Posted : Dec 03, 2016 08:55

Pam Carlson

I'm wondering why librarians would want to be associated in any way with an organization whose mantras include "Pigs in a blanket, fry 'em like bacon" and "What do we want? Dead cops! When do we want them? Now!" and the leaders are then surprised, surprised to find that their chants incite men to actually murder policemen.

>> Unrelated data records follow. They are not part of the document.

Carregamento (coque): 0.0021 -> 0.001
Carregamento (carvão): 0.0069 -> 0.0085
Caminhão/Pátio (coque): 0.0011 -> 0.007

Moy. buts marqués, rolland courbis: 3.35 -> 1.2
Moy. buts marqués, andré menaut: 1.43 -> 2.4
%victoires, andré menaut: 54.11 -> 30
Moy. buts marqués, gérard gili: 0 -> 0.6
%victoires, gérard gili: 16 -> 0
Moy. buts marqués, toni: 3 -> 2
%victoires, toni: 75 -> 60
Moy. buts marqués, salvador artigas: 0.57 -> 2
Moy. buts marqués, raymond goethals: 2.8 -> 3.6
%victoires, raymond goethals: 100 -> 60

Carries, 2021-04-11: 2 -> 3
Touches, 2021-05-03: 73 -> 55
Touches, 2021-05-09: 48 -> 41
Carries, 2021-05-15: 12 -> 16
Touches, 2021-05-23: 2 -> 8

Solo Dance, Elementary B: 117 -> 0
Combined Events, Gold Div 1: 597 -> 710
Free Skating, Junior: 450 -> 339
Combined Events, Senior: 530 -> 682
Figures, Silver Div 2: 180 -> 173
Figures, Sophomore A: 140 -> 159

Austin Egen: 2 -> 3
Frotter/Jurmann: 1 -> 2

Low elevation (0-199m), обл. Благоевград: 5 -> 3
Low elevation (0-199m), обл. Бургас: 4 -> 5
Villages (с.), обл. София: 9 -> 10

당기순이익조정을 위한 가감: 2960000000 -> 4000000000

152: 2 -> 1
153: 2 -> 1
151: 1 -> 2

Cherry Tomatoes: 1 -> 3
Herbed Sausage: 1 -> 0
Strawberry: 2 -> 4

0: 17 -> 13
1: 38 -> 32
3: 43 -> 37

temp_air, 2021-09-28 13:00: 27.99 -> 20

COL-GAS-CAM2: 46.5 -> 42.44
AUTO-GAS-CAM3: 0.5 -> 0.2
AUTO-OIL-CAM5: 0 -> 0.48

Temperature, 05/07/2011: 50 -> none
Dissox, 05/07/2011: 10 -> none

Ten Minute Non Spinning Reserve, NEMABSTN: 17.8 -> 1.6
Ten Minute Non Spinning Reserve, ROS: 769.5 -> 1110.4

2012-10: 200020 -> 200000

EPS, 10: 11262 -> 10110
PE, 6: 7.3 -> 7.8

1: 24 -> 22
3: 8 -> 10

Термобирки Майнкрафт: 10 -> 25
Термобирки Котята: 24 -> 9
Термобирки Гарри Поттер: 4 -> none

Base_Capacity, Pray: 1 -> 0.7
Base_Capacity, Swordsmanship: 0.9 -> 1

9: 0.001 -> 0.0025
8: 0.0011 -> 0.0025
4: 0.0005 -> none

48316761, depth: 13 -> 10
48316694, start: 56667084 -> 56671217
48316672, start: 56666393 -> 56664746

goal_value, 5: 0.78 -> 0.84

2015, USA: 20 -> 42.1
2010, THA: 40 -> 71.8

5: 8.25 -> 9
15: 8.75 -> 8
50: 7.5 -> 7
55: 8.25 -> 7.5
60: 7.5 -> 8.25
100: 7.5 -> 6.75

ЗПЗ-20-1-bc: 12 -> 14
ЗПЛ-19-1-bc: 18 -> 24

Posted : Aug 31, 2016 05:36


I really doubt a group like BLM said that. Their goal is for black lives to be taken seriously and for black people to no longer be marginalized. Librarians have always stood alongside social justice, BLM is not murdering cops, white people are. So librarian will continue to let black youth know that we are there for them, that we care and that they do matter. We do not profile them or judge them. BLM is a great organization trying to get justice for thousands of black lives destroyed by the militarization and systematic racism within police departments.

Posted : Nov 16, 2016 08:21


There was good LA Weekly article on history of BLM LA ...

Posted : Aug 17, 2016 02:21


The 2016 In the Margins Book Award, non fiction: America's Massacre: the Audacity of Despair and a Message of Hope by Tewhan Butler.

Posted : Aug 11, 2016 03:12

Aline Reed

I was sad that the Autobiography of Malcolm X was not included on this booklist. I have nephews who read it as teens; they say it made an impact on their lives.